Orbitz to launch despite antitrust cries

Despite the antitrust cries of consumer groups and competitors, the Web’s newest online travel site is ready for liftoff, touting server technology as its strategic advantage.

A joint venture operated by five big U.S. airlines, Orbitz.com will take wing in June, joining the booming online travel services market currently ruled by Travelocity and Expedia Inc., in which consumers can buy airline tickets, reserve hotel rooms, or rent cars.

Orbitz.com, a US$50 million technology venture co-owned by United Airlines Inc., Delta Air Lines Inc., Continental Airlines Inc., Northwest Airlines Corp., and American Airlines Inc., will try to cash in on some of those consumer dollars.

The company is vaunting what it describes as a superior server-based distributed architecture. Its systems have been built from the ground up to tackle the complex problem of searching billions and billions of travel prices, rules, and schedules.

“We are not just slapping a new front end onto existing systems,” said Orbitz CIO Kevin Malover. “We are rewriting it. Because our system is so distributed, we can write new bits of functionality in Java and displace existing systems bit by bit.”

Orbitz’s modular architecture lets the company more easily upgrade functionality features such as searching, researching, and booking, and the system can more easily scale to meet the needs of the rapidly growing online travel industry.

Malover said that Travelocity and Expedia’s sites still rely on 30-year-old GDS (global distribution system) technologies that come from companies such as Sabre and Worldspan and that run on mainframe computers.

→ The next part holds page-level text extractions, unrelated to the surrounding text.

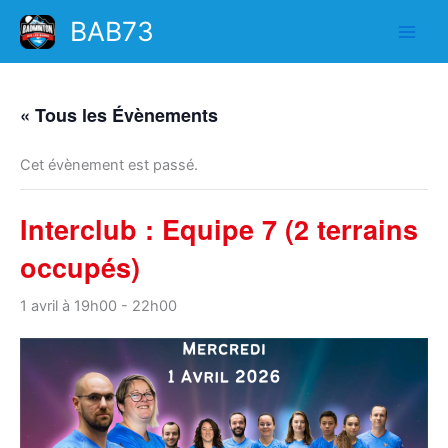
Aller
BAB73
au
contenu
« Tous les Évènements
Cet évènement est passé.
Interclub : Equipe 7 (2 terrains
occupés)
1 avril à 19h00
-
22h00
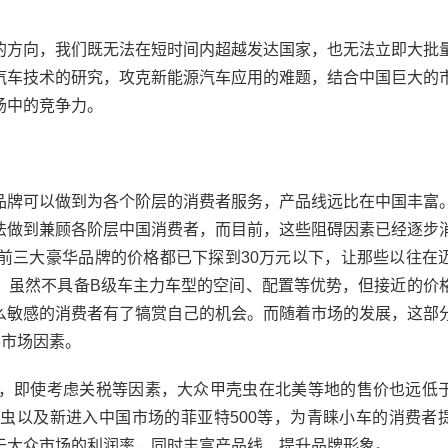
方向，我们既无法在短时间内超越发达国家，也无法立即大批
汽车技术的研究，攻克新能源汽车应用的难题，结合中国巨大的
场中的竞争力。
牌可以做到为各个阶层的消费者服务，产品线远比在中国丰富
法做到兼顾各阶层中国消费者，而目前，这些阻碍因素已经逐步
前三大豪华品牌的价格都已下探到30万元以下，让那些以往在
，虽然不具备B级车主力车型的空间、配置等优势，但接近的价
么敏感的消费者有了犒赏自己的机会。而随着市场的发展，这部
要市场因素。
即使考虑关税等因素，大众甲壳虫在北美等地的售价也远低
壳虫以及新进入中国市场的菲亚特500等，为青睐小车的消费者
于大众市场的利润率，同时丰富产品线、提升品牌形象。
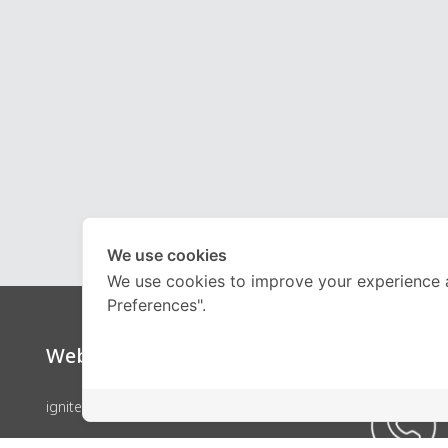
We use cookies
We use cookies to improve your experience 
Preferences".
Website
Call Ce
ignite by OnDemand
คอร์สเรียน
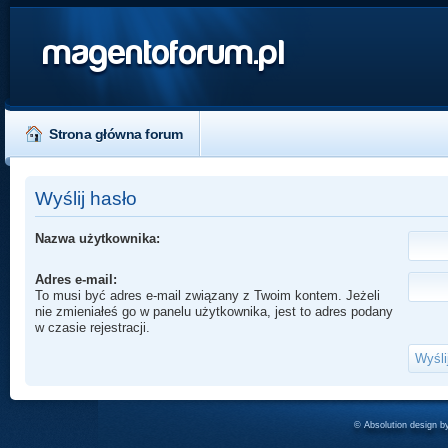
magentoforum.pl
Strona główna forum
Wyślij hasło
Nazwa użytkownika:
Adres e-mail:
To musi być adres e-mail związany z Twoim kontem. Jeżeli
nie zmieniałeś go w panelu użytkownika, jest to adres podany
w czasie rejestracji.
© Absolution design 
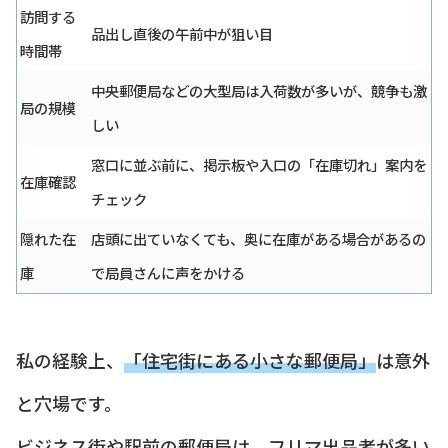
訪問する
品出し直後の午前中が狙い目
時間帯
中央郵便局などの大型局は入荷数が多いが、競争も激
局の規模
しい
窓口に並ぶ前に、掲示板や入口の「在庫切れ」案内を
在庫確認
チェック
隠れた在
店頭に出ていなくても、奥に在庫がある場合があるの
庫
で局員さんに声をかける
私の経験上、
「住宅街にある小さな郵便局」
は意外
と穴場です。
ビジネス街や駅前の郵便局は、フリマ出品者が多い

Both Travelocity and Expedia have moved much of their processing off of those mainframes during the past six months.

“Just the threat of Orbitz has made Travelocity and Expedia improve their search engines,” Malover said. “They see that server technology is the way to go.”

Orbitz itself still relies on GDS to execute travel booking, Malover admitted, “but [it will] move off the GDS this year.” Before that can happen, Orbitz has to create direct booking connections to all 450 airlines it sells. So far, 35 airlines have agreed to the direct connection.

Orbitz’s server-based searching technology can turn up hundreds of responses to queries. Consumers can then sort those responses by price or carrier or number of stops, depending on their individual requirements.

Orbitz is launching its site to the general consumer market, looking to cash in on the growing market. It may offer other services down the road.

“It’s possible [in the future] we would offer these services to other organizations such as travel agents,” Malover said.

“We used to have two hotly competitive sites,” said Karen Rice, an analyst at PhoCusWright, a Sherman, Connecticut-based online travel market analysis firm. “Now we’ll have three.”